Working with Different Model Types

# Chat models (most common)
chat_response = rendered.execute_with(chat_client)

# Completion models (older style)
# Extract just the content for completion APIs
completion_response = completion_client.complete(
  prompt: rendered.content,
  max_tokens: rendered.max_tokens,
  temperature: rendered.temperature
)

# Embedding models
embedding_client = OpenAI::Client.new(access_token: ENV["OPENAI_API_KEY"])
embedding_response = embedding_client.embeddings(
  parameters: {
    model: "text-embedding-ada-002",
    input: rendered.content
  }
)

Handling Responses

Different providers return responses in different formats:

# OpenAI response handling
openai_response = rendered.execute_with(openai_client)
content = openai_response.dig("choices", 0, "message", "content")
usage = openai_response["usage"]

# Anthropic response handling
anthropic_response = rendered.execute_with(anthropic_client)
content = anthropic_response.dig("content", 0, "text")
usage = anthropic_response["usage"]

# RubyLLM provides a unified response interface
rubyllm_response = rendered.execute_with(rubyllm_client)
content = rubyllm_response.content
tokens = rubyllm_response.input_tokens + rubyllm_response.output_tokens

Best Practices

  1. Use execute_with for simplicity: Unless you need fine-grained control, execute_with handles most use cases automatically.

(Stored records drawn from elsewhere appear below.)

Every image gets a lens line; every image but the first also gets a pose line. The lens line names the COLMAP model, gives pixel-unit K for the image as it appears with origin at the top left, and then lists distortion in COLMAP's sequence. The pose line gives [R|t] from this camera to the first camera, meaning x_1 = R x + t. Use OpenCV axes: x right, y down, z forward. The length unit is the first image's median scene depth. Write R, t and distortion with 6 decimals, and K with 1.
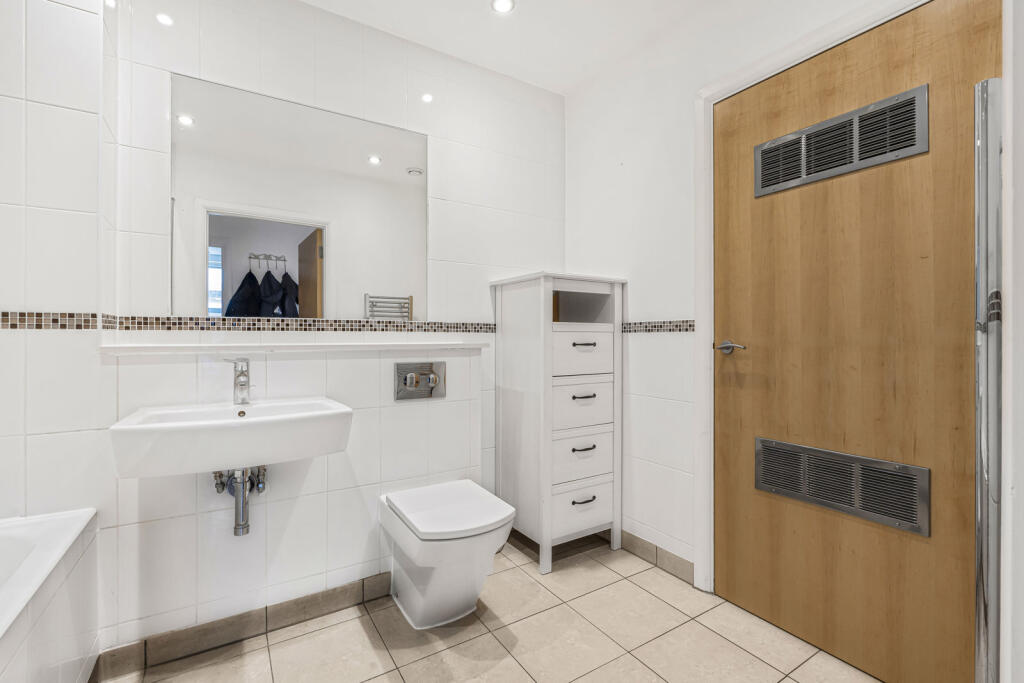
lens RADIAL K [[455.1, 0, 512.0], [0, 455.1, 341.5], [0, 0, 1]] dist [-0.001988, -0.000257]
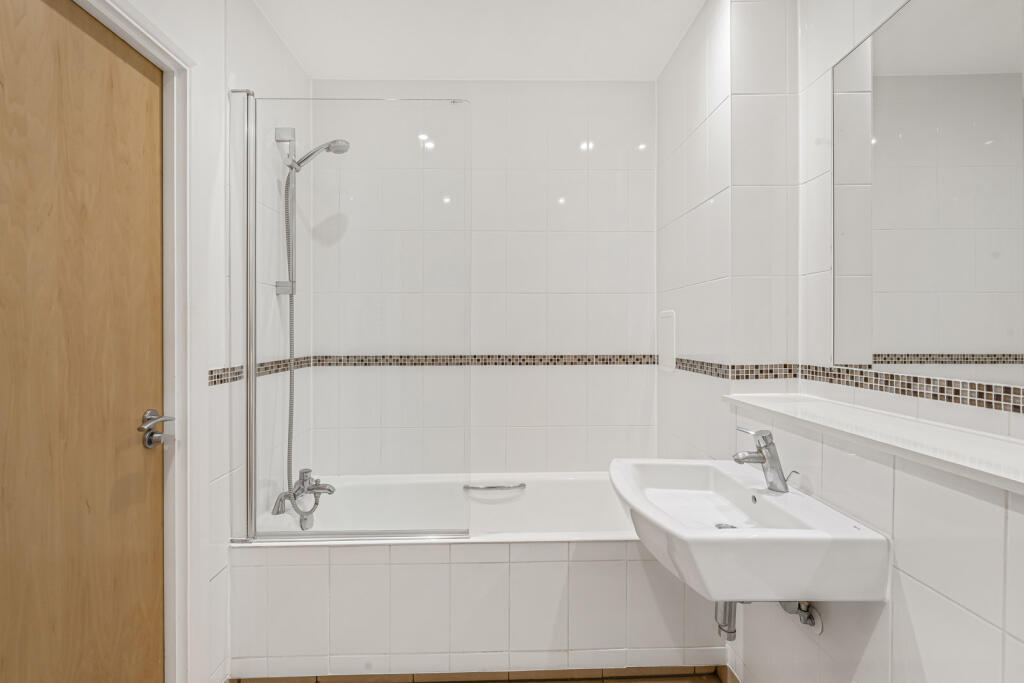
lens RADIAL K [[455.2, 0, 509.6], [0, 455.2, 333.1], [0, 0, 1]] dist [-0.010795, -0.000160]
pose [[-0.503614, 0.008160, -0.863890, 0.243502], [-0.002463, 0.999938, 0.010880, -0.111075], [0.863925, 0.007607, -0.503563, 0.800469]]
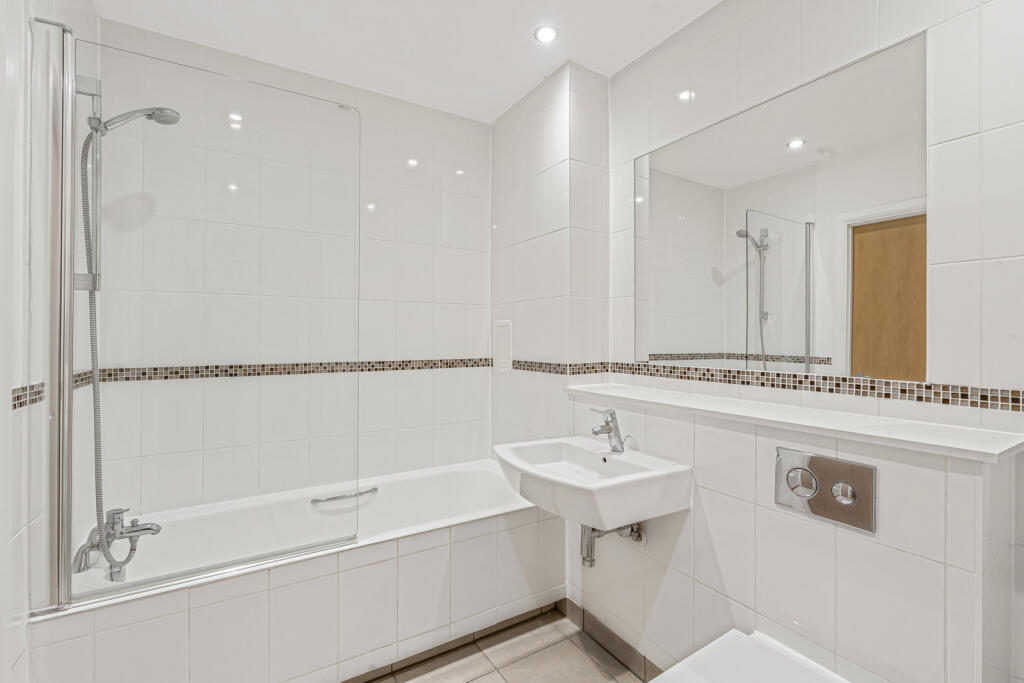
lens RADIAL K [[453.7, 0, 512.0], [0, 453.7, 341.5], [0, 0, 1]] dist [-0.008993, -0.000920]
pose [[-0.012140, 0.012297, -0.999851, 0.394676], [-0.006239, 0.999904, 0.012374, -0.110178], [0.999907, 0.006388, -0.012062, 0.612518]]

  2. Cache rendered prompts: If using the same prompt multiple times, render once and reuse:

    @support_prompt ||= PromptEngine.render("support-base", base_variables)
    response = @support_prompt.execute_with(client, additional_vars)
  3. Handle errors gracefully:

    begin
      response = rendered.execute_with(client)
    rescue => e
      Rails.logger.error "LLM Error: #{e.message}"
      # Fallback behavior
    end
  4. Use appropriate models: Override the model when needed:

    # Use a faster model for simple tasks
    params = rendered.to_openai_params(model: "gpt-3.5-turbo")
    
    # Use a more capable model for complex tasks
    params = rendered.to_openai_params(model: "gpt-4-turbo")
  5. Monitor token usage: Track usage for cost management:

    response = rendered.execute_with(client)
    Rails.logger.info "Tokens used: #{response['usage']['total_tokens']}"

Complete Example

Here's a full example using a rendered prompt in a Rails service:

class CustomerSupportService
  def initialize
    @client = OpenAI::Client.new(access_token: Rails.application.credentials.openai_api_key)
  end

  def handle_ticket(customer_name:, issue:, context: nil)
    # Render the prompt with variables
    rendered = PromptEngine.render("customer-support",
      { 
        customer_name: customer_name,
        issue: issue,
        context: context || "No additional context"
      },
      options: { 
        temperature: 0.3,  # Lower temperature for consistent support responses
        model: "gpt-4"     # Use GPT-4 for better understanding
      }
    )

    # Log what we're sending
    Rails.logger.info "Support prompt for #{customer_name}: #{rendered.content.truncate(100)}"

    # Execute with additional options
    response = rendered.execute_with(@client, 
      presence_penalty: 0.1,
      frequency_penalty: 0.1
    )

    # Extract and return the response
    ai_response = response.dig("choices", 0, "message", "content")
    
    # Store the interaction
    SupportInteraction.create!(
      customer_name: customer_name,
      issue: issue,
      prompt_version: rendered.version,
      ai_response: ai_response,
      tokens_used: response.dig("usage", "total_tokens")
    )

    ai_response
  rescue => e
    Rails.logger.error "Support AI Error: #{e.message}"
    "I apologize, but I'm having trouble processing your request. Please contact human support."
  end
end

# Usage
service = CustomerSupportService.new
response = service.handle_ticket(
  customer_name: "Alice Johnson",
  issue: "Cannot reset password",
  context: "Customer has tried resetting 3 times today"
)

This documentation covers all the current integration capabilities of PromptEngine's RenderedPrompt class, providing developers with multiple options for integrating with their preferred LLM providers.